=== Source text ===

Ministers from the leading oil-producing countries met in Vienna to set its annual output quotas. Opec's agreement a year ago to cut output by 4.3 million barrels sent the price surging to a nine-year high of more than $32 a barrel.

Obeid bin Seif al-Nasseri, the UAE's oil minister, said all 11 Opec members supported an increase of less than 2 million barrels. The International Energy Agency, the West's watchdog, wants at least 2.3 million.

Opec's incremental oil will come on top of official limits for 10 Opec nations of 22.976 million barrels per day (bpd) agreed last March. Saudi Arabia was hoping it could clinch the deal, raising official cartel limits by just over 7 per cent, without making a concession to Iran, which wants less.

Bijan Zanganeh, the Iranian oil minister, wants to cap the increase at little more than one million bpd, delegates said.Some delegates have suggested Saudi might have room for manouevre for an eventual 1.5 million bpd increase. A Gulf official said 1.7 million bpd remained the preferred option for Gulf producers, despite Iranian objections.

"There are still some differences," said the United Arab Emirates Oil Minister, Obaid al-Nasseri.

Tehran is worried about the consequences of Iraq's move to increase its exports under United Nations supervision. The Iraqi Oil Minister, Amir Rasheed, said Baghdad would take advantage of the UN's approval of spare parts for its oil sector and lift exports by 700,000 bpd.

The Gulf Arabs are eager to secure a deal big enough to ease prices back into the $25 a barrel range that satisfies both the United States, Opec's biggest customer, and most in the cartel. "We're looking for $23-$25 a barrel for [UK] Brent," said the Kuwaiti Oil Minister, Sheikh Saud al-Sabah.

That is equivalent to $25-$27 for crude in the US market where crude on Monday was valued at $27.60. The US sees room for Opec eventually to open up the taps by three million barrels daily to replenish depleted inventories. The cartel also seems likely to agree to meet again in June to review the limits.

=== Information given ===

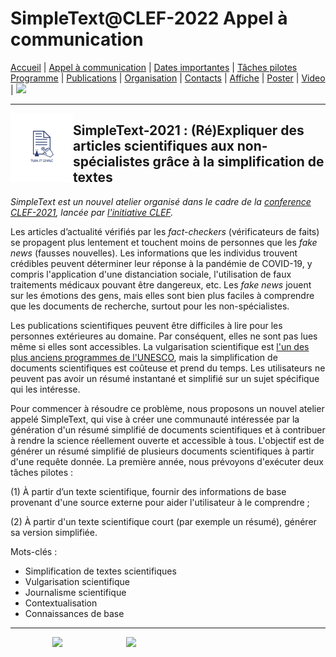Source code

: 
# SimpleText@CLEF-2022 Appel à communication

[Accueil](./) | [Appel à communication](./CFP) | [Dates importantes](./dates) | [Tâches pilotes](./tasks)  
[Programme](./program) | [Publications](./publications) | [Organisation](./organisation) | [Contacts](./contacts) | [Affiche](./affiche) | [Poster](./poster) | [Video](./video) | [<img src="../EN.png" width="30">](../en/CFP)

---

<img align="left" src="./simpletext-logo-blue.png" width="100"/>  

## SimpleText-2021 : (Ré)Expliquer des articles scientifiques aux non-spécialistes grâce à la simplification de textes

*SimpleText est un nouvel atelier organisé dans le cadre de la [conference CLEF-2021](http://clef2021.clef-initiative.eu/), lancée par [l'initiative CLEF](http://www.clef-initiative.eu/).*

Les articles d’actualité vérifiés par les *fact-checkers* (vérificateurs de faits) se propagent plus lentement et touchent moins de personnes que les *fake news* (fausses nouvelles). Les informations que les individus trouvent crédibles peuvent déterminer leur réponse à la pandémie de COVID-19, y compris l'application d'une distanciation sociale, l'utilisation de faux traitements médicaux pouvant être dangereux, etc. Les *fake news* jouent sur les émotions des gens, mais elles sont bien plus faciles à comprendre que les documents de recherche, surtout pour les non-spécialistes.

Les publications scientifiques peuvent être difficiles à lire pour les personnes extérieures au domaine. Par conséquent, elles ne sont pas lues même si elles sont accessibles. La vulgarisation scientifique est [l'un des plus anciens programmes de l'UNESCO](http://www.unesco.org/new/fr/natural-sciences/science-technology/sti-policy/global-focus/science-popularization/), mais la simplification de documents scientifiques est coûteuse et prend du temps. Les utilisateurs ne peuvent pas avoir un résumé instantané et simplifié sur un sujet spécifique qui les intéresse.

Pour commencer à résoudre ce problème, nous proposons un nouvel atelier appelé SimpleText, qui vise à créer une communauté intéressée par la génération d'un résumé simplifié de documents scientifiques et à contribuer à rendre la science réellement ouverte et accessible à tous. L'objectif est de générer un résumé simplifié de plusieurs documents scientifiques à partir d'une requête donnée. La première année, nous prévoyons d'exécuter deux tâches pilotes :  

(1) À partir d’un texte scientifique, fournir des informations de base provenant d'une source externe pour aider l'utilisateur à le comprendre ;  

(2) À partir d'un texte scientifique court (par exemple un résumé), générer sa version simplifiée.  

Mots-clés :
* Simplification de textes scientifiques
*	Vulgarisation scientifique
*	Journalisme scientifique
*	Contextualisation
*	Connaissances de base

---

&nbsp;&nbsp;&nbsp;&nbsp;&nbsp;&nbsp;&nbsp;&nbsp;&nbsp;&nbsp;&nbsp;&nbsp;&nbsp;&nbsp;&nbsp;&nbsp; [<img src="../logo-clef-initiative.png" width="150">](http://www.clef-initiative.eu/) &nbsp;&nbsp;&nbsp;&nbsp;&nbsp;&nbsp;&nbsp;&nbsp;&nbsp;&nbsp;&nbsp;&nbsp;&nbsp;&nbsp;&nbsp;&nbsp;&nbsp;&nbsp;&nbsp;&nbsp;&nbsp;&nbsp;&nbsp;&nbsp; [<img src="../logo-clef-2021.png" width="200">](http://clef2021.clef-initiative.eu/)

===

In the article on the Opec meeting in Vienna, what price range for Brent did the Kuwaiti Oil Minister say they were looking for?

$23-$25 a barrel.